Atv'de yayınlanan 'Kardeşlerim' dizisi beyaz camdaki ilk işiniz. Nasıl bir heyecan sizin için bu?
Evet, her şeyden önce 'Kardeşlerim' dizisi kamera önündeki ilk yolculuğum olması dolayısıyla benim için çok önemli. Bu yüzden bende yeri her zaman çok ayrı olacak. Güzel bir ekiple beraber çalışıyorum, güzel insanlar kazandım, birçok şey de öğrendim diyebilirim, mutluyum.
Bu dizide hayat verdiğiniz 'Süsen' karakterinden biraz bahsetmek ister misiniz? O da sizin gibi heyecanı yüksek bir karakter galiba, kendinize benzettiğiniz oluyor mu? Süsen'e dışarıdan nasıl tepkiler alıyorsunuz?
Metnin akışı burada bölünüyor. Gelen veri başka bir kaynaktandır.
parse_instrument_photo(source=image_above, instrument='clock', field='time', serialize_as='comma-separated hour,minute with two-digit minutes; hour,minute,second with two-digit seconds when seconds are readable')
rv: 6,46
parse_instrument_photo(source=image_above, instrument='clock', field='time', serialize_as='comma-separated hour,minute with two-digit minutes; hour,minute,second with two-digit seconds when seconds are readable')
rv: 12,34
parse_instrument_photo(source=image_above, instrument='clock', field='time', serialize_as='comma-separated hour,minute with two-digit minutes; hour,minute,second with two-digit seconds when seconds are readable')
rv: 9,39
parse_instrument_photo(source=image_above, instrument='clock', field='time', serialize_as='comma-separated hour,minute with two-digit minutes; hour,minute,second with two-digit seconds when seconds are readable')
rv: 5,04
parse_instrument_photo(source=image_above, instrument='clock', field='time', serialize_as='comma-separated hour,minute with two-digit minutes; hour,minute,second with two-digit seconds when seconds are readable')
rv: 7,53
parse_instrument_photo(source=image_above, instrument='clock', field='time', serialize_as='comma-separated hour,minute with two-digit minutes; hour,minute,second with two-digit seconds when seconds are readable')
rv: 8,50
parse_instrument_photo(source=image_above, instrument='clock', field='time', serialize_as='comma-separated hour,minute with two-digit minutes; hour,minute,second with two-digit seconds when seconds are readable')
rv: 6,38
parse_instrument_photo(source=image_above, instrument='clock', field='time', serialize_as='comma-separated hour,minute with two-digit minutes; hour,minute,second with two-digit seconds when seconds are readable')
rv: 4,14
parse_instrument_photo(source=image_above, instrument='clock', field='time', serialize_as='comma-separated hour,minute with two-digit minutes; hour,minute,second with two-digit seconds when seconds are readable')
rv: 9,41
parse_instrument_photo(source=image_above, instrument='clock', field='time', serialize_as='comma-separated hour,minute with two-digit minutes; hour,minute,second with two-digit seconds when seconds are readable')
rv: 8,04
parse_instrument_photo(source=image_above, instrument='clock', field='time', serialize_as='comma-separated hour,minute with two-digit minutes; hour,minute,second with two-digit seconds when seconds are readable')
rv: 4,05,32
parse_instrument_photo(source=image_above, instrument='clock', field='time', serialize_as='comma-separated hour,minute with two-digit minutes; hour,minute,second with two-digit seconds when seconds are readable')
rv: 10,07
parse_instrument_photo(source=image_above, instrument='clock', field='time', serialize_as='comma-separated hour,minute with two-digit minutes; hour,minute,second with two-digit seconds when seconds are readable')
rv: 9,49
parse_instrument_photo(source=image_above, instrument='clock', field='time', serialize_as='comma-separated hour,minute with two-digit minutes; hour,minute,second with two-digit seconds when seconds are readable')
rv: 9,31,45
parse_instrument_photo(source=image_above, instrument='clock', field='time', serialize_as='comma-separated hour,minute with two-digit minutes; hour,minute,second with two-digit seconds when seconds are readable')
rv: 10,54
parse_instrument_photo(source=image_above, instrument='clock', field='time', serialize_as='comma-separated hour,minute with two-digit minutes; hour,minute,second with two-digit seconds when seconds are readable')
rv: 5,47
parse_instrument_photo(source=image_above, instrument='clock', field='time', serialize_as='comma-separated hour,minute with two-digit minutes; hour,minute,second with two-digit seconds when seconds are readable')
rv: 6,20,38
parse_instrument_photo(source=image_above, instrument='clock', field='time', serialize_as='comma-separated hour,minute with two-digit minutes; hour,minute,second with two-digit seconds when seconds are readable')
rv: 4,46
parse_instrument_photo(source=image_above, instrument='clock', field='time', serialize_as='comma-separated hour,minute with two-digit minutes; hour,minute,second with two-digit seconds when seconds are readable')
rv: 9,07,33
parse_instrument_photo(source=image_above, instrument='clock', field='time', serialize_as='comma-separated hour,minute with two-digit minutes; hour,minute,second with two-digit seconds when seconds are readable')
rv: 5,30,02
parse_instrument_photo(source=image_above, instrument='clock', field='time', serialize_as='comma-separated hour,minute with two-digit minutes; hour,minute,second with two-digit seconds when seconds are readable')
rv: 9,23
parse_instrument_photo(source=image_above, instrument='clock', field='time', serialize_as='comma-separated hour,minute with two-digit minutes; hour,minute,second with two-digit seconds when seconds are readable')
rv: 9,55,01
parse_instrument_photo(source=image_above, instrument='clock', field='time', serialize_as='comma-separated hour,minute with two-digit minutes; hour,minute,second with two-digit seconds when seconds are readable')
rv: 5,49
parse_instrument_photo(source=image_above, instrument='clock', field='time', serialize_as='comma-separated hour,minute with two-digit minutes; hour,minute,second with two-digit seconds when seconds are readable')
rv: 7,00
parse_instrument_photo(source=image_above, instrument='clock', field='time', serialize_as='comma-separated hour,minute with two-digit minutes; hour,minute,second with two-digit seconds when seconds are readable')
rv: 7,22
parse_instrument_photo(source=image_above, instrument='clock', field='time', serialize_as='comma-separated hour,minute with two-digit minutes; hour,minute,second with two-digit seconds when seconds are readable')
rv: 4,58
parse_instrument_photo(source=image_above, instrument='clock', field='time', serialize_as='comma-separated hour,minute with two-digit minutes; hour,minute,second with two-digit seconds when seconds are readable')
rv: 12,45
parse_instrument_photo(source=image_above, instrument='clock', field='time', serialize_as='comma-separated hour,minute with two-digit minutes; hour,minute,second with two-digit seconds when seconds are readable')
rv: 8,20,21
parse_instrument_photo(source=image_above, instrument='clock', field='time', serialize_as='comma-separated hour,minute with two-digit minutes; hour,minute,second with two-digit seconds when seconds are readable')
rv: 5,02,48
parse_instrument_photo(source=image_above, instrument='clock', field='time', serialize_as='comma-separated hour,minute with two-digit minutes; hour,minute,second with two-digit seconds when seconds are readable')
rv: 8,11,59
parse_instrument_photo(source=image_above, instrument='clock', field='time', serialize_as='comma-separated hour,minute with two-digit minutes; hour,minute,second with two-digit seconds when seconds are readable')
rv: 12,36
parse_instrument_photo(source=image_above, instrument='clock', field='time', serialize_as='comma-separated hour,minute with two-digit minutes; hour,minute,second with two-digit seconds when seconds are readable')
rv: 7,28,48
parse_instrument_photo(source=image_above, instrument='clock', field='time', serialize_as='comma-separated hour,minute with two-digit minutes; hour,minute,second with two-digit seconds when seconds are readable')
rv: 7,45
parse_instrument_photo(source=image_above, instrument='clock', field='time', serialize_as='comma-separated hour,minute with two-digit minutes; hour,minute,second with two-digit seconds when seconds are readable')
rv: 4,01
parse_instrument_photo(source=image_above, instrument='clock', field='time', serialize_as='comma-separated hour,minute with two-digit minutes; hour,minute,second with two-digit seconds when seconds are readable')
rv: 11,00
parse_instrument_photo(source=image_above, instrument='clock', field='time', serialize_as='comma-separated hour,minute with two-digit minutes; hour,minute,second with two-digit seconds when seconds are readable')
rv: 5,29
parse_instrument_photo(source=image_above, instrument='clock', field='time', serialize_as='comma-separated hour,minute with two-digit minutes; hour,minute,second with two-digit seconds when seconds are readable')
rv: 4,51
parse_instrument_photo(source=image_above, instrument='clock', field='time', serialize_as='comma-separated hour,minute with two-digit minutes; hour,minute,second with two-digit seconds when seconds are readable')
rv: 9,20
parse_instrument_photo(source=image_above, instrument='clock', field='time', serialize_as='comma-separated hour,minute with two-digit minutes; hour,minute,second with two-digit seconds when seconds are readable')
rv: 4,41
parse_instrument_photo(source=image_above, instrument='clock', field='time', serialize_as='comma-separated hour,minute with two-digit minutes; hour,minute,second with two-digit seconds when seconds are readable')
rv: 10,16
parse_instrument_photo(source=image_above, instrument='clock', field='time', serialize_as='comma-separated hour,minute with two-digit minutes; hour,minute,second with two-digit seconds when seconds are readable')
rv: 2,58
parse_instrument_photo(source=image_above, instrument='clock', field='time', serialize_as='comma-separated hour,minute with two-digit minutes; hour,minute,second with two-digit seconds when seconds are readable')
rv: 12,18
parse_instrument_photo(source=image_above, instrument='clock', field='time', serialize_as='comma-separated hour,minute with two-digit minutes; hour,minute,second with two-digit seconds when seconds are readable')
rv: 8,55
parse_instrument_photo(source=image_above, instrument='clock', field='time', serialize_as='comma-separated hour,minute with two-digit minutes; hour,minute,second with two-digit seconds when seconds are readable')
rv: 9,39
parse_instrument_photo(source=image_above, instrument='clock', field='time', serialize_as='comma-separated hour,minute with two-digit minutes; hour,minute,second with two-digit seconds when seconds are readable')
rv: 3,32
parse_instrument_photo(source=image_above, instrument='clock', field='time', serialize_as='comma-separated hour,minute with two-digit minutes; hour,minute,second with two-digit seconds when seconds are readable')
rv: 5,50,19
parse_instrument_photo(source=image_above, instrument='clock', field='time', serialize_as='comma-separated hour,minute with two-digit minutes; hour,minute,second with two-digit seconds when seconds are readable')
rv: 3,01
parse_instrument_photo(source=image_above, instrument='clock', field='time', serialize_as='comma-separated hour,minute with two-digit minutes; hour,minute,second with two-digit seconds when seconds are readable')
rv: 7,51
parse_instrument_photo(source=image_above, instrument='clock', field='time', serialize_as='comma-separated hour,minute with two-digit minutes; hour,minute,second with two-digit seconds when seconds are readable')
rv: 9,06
Süsen 18 yaşında, ailesi hayatta olmasına rağmen yalnız yaşamak durumunda bırakılan, sevgi eksikliği çeken ve bu eksikliği gidermek için her şeyi göze alabilen bir kız. Babası ve annesinin Süsen dışında birbirinden ayrı hayatları var ve bu durum onda belli ki bir takım travmalar yaratmış, karanlık korkusu bunlardan sadece biri. Süsen yalnız bir kız, daha doğrusu yalnız bırakılmış ve bir o kadarda yalnızlığı sevmeyen bir kız. Ufacık bir ilgi onun çok hoşuna gidiyor ve bu yüzden yanlış insanlara kalbini açabiliyor. Süsen ile benzeyen yönümüz duygusallığımız olabilir. Ama o duygularını daha fazla gösterebilen biri, ben ise pek göstermeme taraftarıyım. Çok güzel tepkiler alıyorum.
Süsen ne yapsa, izleyenler; "Ama şundan dolayı yapıyor" diyebiliyorlar. Süsen ile empati kurmaları ve onu sevmeleri beni mutlu ediyor. Tabii kızdıkları yanları da olabiliyor.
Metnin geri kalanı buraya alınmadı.